Both Israeli and international journalists have been forbidden from going into Gaza, he said, making it an area where only Palestinian journalists can report — the same journalists that Israel is attacking and undermining “as all Hamas”. He drew attention to how the genocide and the starvation of Gaza have been “ignored by almost all of Israeli media”. +972 Magazine’s sister site, Local Call, which is published in Hebrew, is trying to make that information available to Israelis. His publication remains accountable to human rights and international law and opposes all attacks against innocent civilians, be it by Hamas or Israel, he said.
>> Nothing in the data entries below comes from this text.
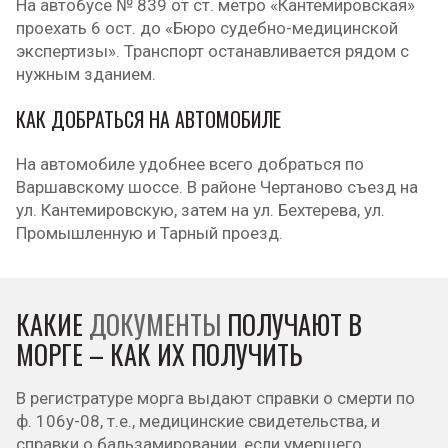
На автобусе № 839 от ст. метро «Кантемировская»
проехать 6 ост. до «Бюро судебно-медицинской
экспертизы». Транспорт останавливается рядом с
нужным зданием.
КАК ДОБРАТЬСЯ НА АВТОМОБИЛЕ
На автомобиле удобнее всего добраться по
Варшавскому шоссе. В районе Чертаново съезд на
ул. Кантемировскую, затем на ул. Бехтерева, ул.
Промышленную и Тарный проезд.
КАКИЕ
ДОКУМЕНТЫ
ПОЛУЧАЮТ В
МОРГЕ – КАК ИХ ПОЛУЧИТЬ
В регистратуре морга выдают справки о смерти по
ф. 106у-08, т.е., медицинские свидетельства, и
справки о бальзамировании, если умершего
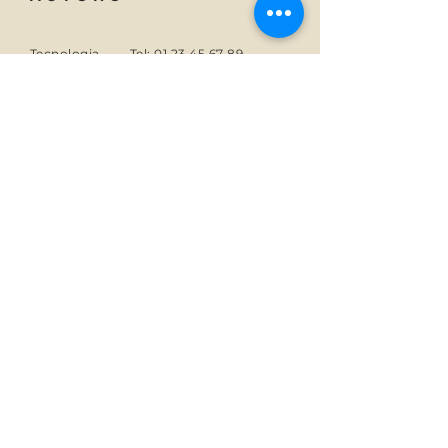
Tecnologia
Tel:
01 23 45 67 89
Di
E-mail:
info@monsite.fr
Carriere
47 rue des Couronnes,
75020 Parigi, Francia
SOTTOSCRIVI
Iscriviti alle notizie di Autono.
E-mail
sottoscrivi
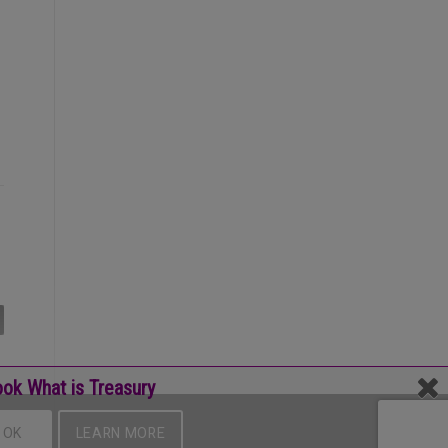
ok What is Treasury
OK
LEARN MORE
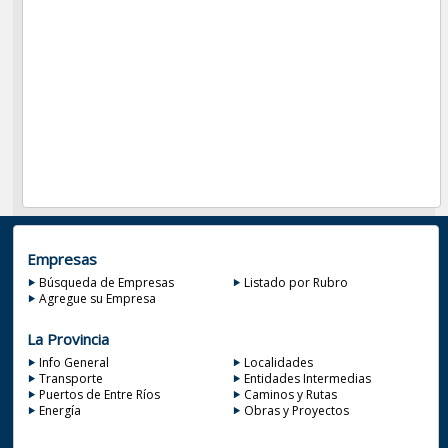
Empresas
Búsqueda de Empresas
Listado por Rubro
Agregue su Empresa
La Provincia
Info General
Localidades
Transporte
Entidades Intermedias
Puertos de Entre Ríos
Caminos y Rutas
Energía
Obras y Proyectos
Israeli Has Killed 18 Per Cent of Journalists in Gaza
Nasser Abu Bakr, Chairman of the Palestinian Journalists' Syndicate, noted that Israel has killed 18 per cent of the total number of journalists in the Gaza Strip. Over 500 Palestinian journalists have been wounded, and the occupation has arrested and tortured over 200 Palestinian journalists and has destroyed over 250 media establishments. “The Israeli occupation did not stop at that,” he said, noting that it continued to target the families of journalists — over 650 relatives of Palestinian journalists have been targeted in Gaza.
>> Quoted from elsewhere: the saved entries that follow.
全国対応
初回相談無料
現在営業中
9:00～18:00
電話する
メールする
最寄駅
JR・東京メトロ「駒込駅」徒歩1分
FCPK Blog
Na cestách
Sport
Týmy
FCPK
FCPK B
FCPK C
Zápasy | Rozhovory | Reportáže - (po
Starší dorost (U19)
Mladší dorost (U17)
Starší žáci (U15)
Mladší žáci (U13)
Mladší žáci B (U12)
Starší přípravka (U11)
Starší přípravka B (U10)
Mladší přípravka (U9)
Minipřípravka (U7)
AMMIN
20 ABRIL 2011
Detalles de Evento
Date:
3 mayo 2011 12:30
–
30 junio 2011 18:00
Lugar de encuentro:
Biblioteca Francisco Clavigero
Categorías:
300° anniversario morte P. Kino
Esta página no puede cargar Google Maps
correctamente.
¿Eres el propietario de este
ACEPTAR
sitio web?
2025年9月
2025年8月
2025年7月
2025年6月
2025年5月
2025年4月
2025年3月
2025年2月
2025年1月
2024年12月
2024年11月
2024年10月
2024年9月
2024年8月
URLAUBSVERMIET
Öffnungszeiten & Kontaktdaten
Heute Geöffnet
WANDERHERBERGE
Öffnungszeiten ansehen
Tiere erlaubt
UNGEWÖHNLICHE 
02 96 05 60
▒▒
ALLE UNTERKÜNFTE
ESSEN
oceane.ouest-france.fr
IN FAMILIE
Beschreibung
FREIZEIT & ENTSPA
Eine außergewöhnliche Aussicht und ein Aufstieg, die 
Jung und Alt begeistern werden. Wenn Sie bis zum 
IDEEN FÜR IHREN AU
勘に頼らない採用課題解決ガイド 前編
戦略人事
Warning that there is an official decree by the occupation Government targeting journalists, he said the UN must use its power to secure Palestinian journalists and called for the formation of a committee to investigate the crimes perpetrated against them.
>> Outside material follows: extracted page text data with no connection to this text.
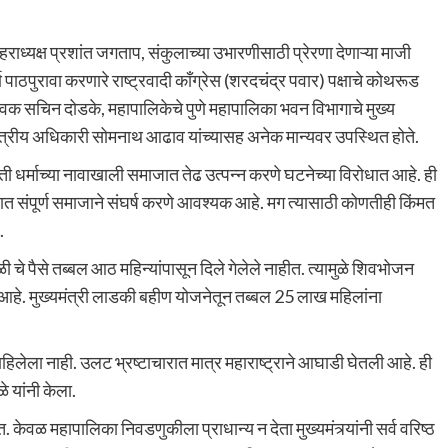
शहराध्यक्ष प्रशांत जगताप, संकुलाच्या उभारणीसाठी प्रेरणा देणाऱ्या माजी
ण पाठपुरावा करणारे राष्ट्रवादी काँग्रेस (शरदचंद्र पवार) पक्षाचे कोथरूड
ेवक सचिन दोडके, महापालिकेचे पुणे महापालिका भवन विभागाचे मुख्य
 क्षेत्रीय अधिकारी सोमनाथ आढाव यांच्यासह अनेक मान्यवर उपस्थित होते.
ी धर्माच्या नावाखाली समाजात तेढ उत्पन्न करणे घटनेच्या विरोधात आहे. ही
धात संपूर्ण समाजाने संघर्ष करणे आवश्यक आहे. मग त्यासाठी कोणतीही किंमत
.
 चे पैसे तब्बल आठ महिन्यांपासून दिले गेलेले नाहीत. त्यामुळे शिवभोजन
ा आहे. मुख्यमंत्री लाडकी बहीण योजनेतून तब्बल 25 लाख महिलांना
हिलेला नाही. उलट भ्रष्टाचारात मात्र महाराष्ट्राने आघाडी घेतली आहे. ही
े यांनी केला.
ेत. केवळ महापालिका निवडणुकीला प्राधान्य न देता मुख्यमंत्र्यांनी सर्व वरिष्ठ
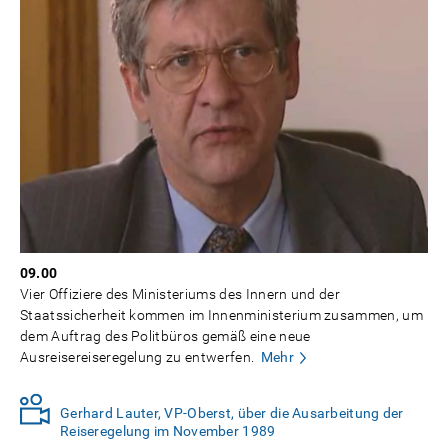
09.00
Vier Offiziere des Ministeriums des Innern und der
Staatssicherheit kommen im Innenministerium zusammen, um
dem Auftrag des Politbüros gemäß eine neue
Ausreisereiseregelung zu entwerfen.
Mehr
Gerhard Lauter, VP-Oberst, über die Ausarbeitung der
Reiseregelung im November 1989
“Your work as journalists — bearing witness, reporting the facts — is vital in building the informed global consensus required” to bring about a solution, said António Guterres, UN Secretary-General, in a message read out by Melissa Fleming, Chief of the UN Department of Global Communications, who moderated the panel. Ms. Fleming highlighted the work of her Department, as well as Noon Briefings by the Office of the Spokesperson of the Secretary-General in relaying information and images from Gaza.
Coly Seck (Senegal), Chair of the Committee on the Exercise of the Inalienable Rights of the Palestinian People, noted that media workers have been targeted and even killed while broadcasting live. The images, testimonies and data that Palestinians have risked their lives to create are “not byproducts of the conflict; they are critical chronicles”, he said.
‘Israel’s Main Enemy Is the Truth’
Riyad H. Mansour, Permanent Observer of the State of Palestine, said attacks on Palestinian journalists were ongoing before the genocide — Shireen Abu Akleh [killed in the West Bank in 2022] and Yasser Murtaza [killed in Gaza in 2018] were killed while wearing their press vests. Israel attacks journalists because “Israel’s main enemy is the truth”, he said. He proposed holding a high-profile conference where journalists from mainstream Western media can use their fame and position to raise awareness about the situation of their Palestinian colleagues. Ms. Ginsberg suggested that such a conference should take place in Israel or the West Bank, because “the people that we really need to convince is Israel and the Israeli people”.
In the ensuing discussion, audience members stressed the importance of holding social media platforms accountable to ensure that their algorithms are not spreading misinformation. They pointed to the biased language used by media outlets when reporting on Palestinians — examples including a nine-year-old wounded child who was referred to as a “young man” and the citing of numbers by the “Hamas-controlled Ministry”. Responding, Ms. Azem underscored that media outlets need to reflect on how close they are to power and how uncritically they treat information provided by Israeli and United States spokespeople. Ms. Ginsberg stressed that the smearing of journalists is part of Israel’s playbook.